Saved entries:

▼▼▼

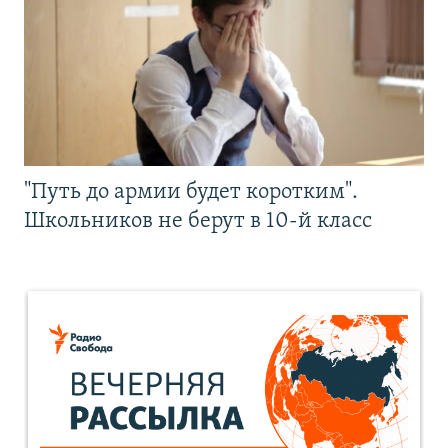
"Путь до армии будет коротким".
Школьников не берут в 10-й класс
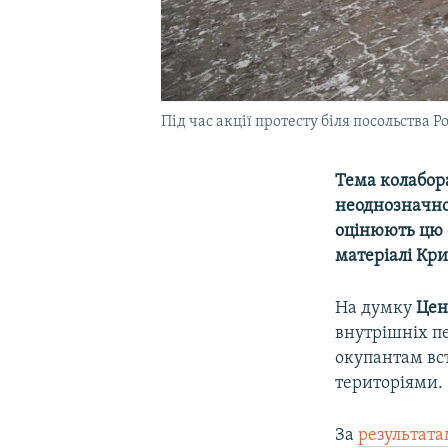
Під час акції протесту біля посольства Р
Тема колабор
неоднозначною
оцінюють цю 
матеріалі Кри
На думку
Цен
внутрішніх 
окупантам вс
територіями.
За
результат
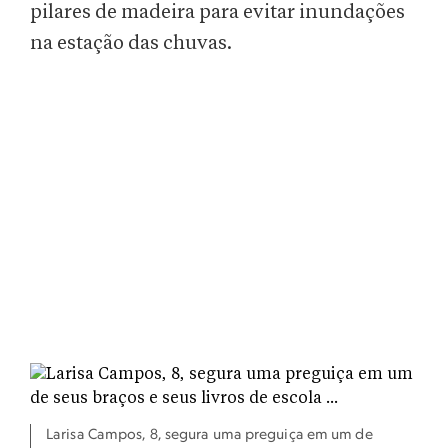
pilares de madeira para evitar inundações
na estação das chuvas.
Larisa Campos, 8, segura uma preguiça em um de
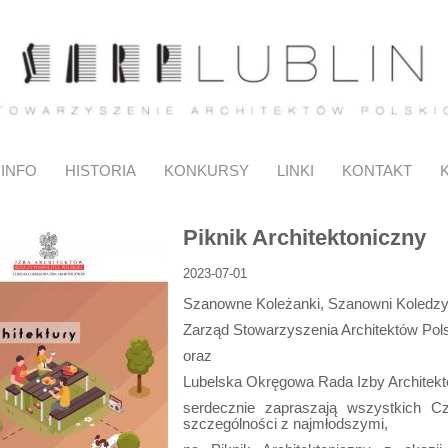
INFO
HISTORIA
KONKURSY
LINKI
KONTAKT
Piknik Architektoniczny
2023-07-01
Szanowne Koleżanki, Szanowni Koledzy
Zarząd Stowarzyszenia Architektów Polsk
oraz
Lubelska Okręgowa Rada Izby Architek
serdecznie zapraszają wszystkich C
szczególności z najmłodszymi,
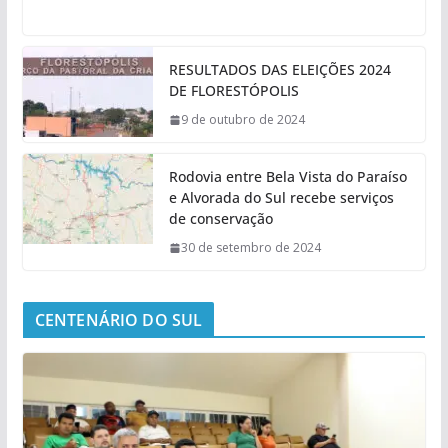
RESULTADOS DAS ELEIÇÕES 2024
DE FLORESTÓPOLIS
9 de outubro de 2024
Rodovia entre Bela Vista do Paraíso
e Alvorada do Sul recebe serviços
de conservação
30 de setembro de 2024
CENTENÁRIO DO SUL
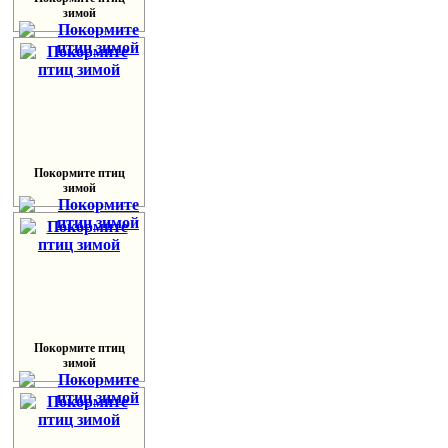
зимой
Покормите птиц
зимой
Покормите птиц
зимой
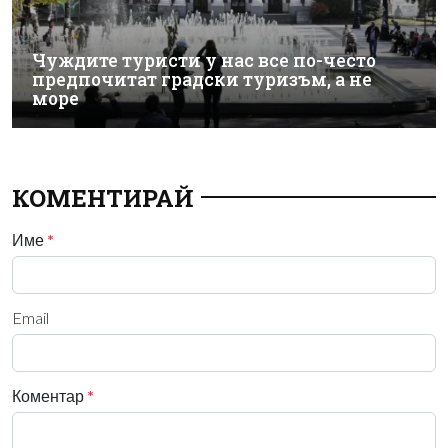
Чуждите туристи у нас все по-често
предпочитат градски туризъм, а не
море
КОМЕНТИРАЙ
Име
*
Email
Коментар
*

▲▲▲

Problem description
The records above must be repeated in full and exactly, but without any of the pictures.

Solution to the problem
"Путь до армии будет коротким".
Школьников не берут в 10-й класс
Під час акції протесту біля посольства Р
Тема колабор
неоднозначною
оцінюють цю 
матеріалі Кри
На думку
Цен
внутрішніх 
окупантам вс
територіями.
За
результат
pilares de madeira para evitar inundações
na estação das chuvas.
Larisa Campos, 8, segura uma preguiça em um de
INFO
HISTORIA
KONKURSY
LINKI
KONTAKT
Piknik Architektoniczny
2023-07-01
Szanowne Koleżanki, Szanowni Koledzy
Zarząd Stowarzyszenia Architektów Polsk
oraz
Lubelska Okręgowa Rada Izby Architek
serdecznie zapraszają wszystkich C
szczególności z najmłodszymi,
RESULTADOS DAS ELEIÇÕES 2024
DE FLORESTÓPOLIS
9 de outubro de 2024
Rodovia entre Bela Vista do Paraíso
e Alvorada do Sul recebe serviços
de conservação
30 de setembro de 2024
CENTENÁRIO DO SUL
зимой
Покормите птиц
зимой
Покормите птиц
зимой
Чуждите туристи у нас все по-често
предпочитат градски туризъм, а не
море
КОМЕНТИРАЙ
Име
*
Email
Коментар
*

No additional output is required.